Learning Forum

[azarulsani]

I am currently trying to simulate light propagation thru a Mach Zehnder Interferometer (MZI) polymer based waveguide for heavy metal sensing.

Right now, i am facing problem when trying to simulate a 5000 um x 5000 um and bigger design sizes. My workstation laptop became so laggy or at certain time, it ran out of memory and unable to complete the simulation.

My workstation laptop spec is as follows:

Lenovo P14S Gen 2

Intel i5 11th gen 1135G7 CPU (4 cores 8 threads) | 40GB DDR4 RAM | Nvidia T500 4GB DDR5 discrete graphics card 

Here are some parameters that i used for the simulation:

Substrate Silicon (Si) = 5.5 um thick | Silicon Dioxide (SiO2) = 4.5 um thick 

core - SU8 = 4 um width, 4 um height

cladding - air

i've tried changing the settings in varFDTD - Mesh step from 1e-6 right up to 0.1.

is there any other parameters that i should look into? or varFDTD has device size limitation for the simulation to run successfully? or i need to get a better workstation spec?
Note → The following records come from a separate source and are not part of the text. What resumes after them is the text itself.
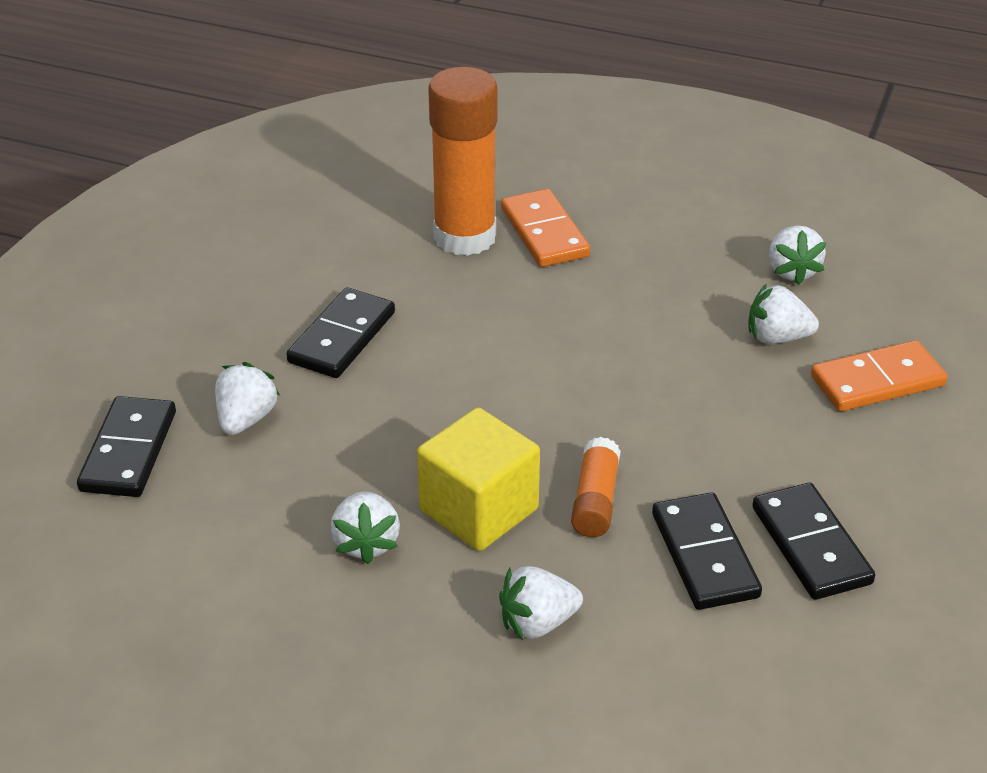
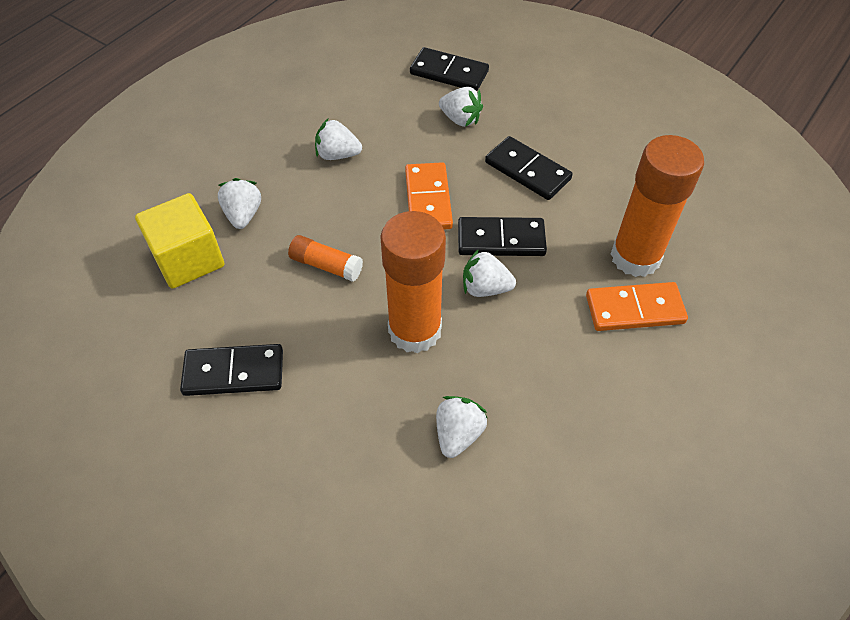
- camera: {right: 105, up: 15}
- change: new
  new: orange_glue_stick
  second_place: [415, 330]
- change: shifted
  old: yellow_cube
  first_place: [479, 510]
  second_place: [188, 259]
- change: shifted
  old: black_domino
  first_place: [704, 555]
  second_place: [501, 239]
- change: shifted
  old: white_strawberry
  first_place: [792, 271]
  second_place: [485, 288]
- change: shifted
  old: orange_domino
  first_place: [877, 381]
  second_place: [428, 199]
Appreciate your help. Thanks. 

[Guilin Sun]

It is not the absolute size that matters, it is the optical size (in microwave people call electric size) that matters. For dielectric materials with refractive index n, the optical size is geometrical length divided by min(lambda0/n) where lambda0 is the wavelength. For heavy lossy materials such as some metals, it is the skip depth.

FDTD is a discrete method. therefore the simulation volume has to be discretized into small "bricks", called Yee cells. The default meshing size is min(lambda0/n)/N where N is called mesh density. By default our FDTD uses N=10, which is a coarse mesh. For more accurate result, N can be larger.

In addition, the simulaiton needs to store the geometry buildings, the material property, source, monitor and boundary conditions. therefore FDTD has an option to let you check the memory requirement before running. If

the running memory requires more, then you will need to upgrade your computer to cloud or HPC.